- RECORDS TO USE -

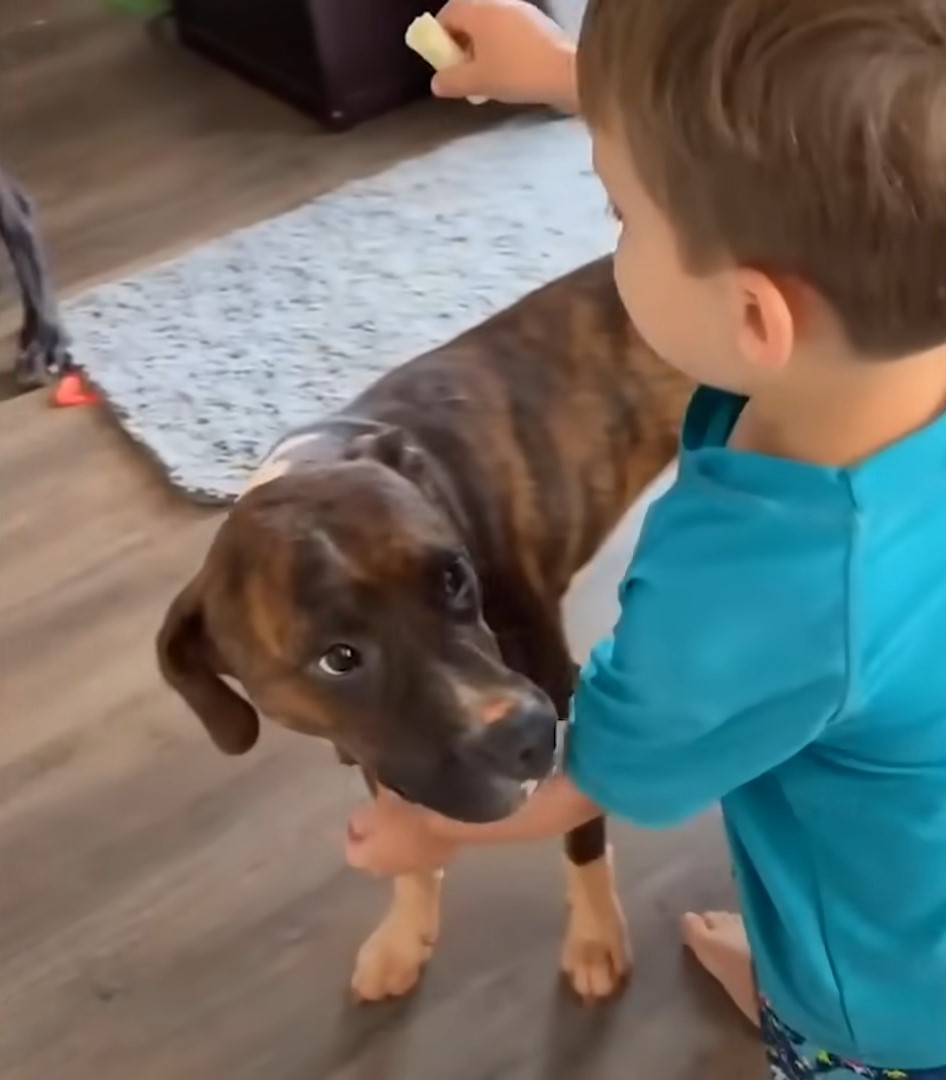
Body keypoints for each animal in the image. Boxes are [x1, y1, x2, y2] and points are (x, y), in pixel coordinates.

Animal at [153, 257, 686, 997]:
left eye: (455, 577)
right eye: (338, 658)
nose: (523, 733)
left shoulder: (559, 689)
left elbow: (580, 828)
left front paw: (595, 933)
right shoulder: (384, 749)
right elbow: (406, 842)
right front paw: (405, 933)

- WORK REQUIRED -
Looking at the listing above, count the lines that contain "left" and give nothing but the number.

- TASK RESULT -
4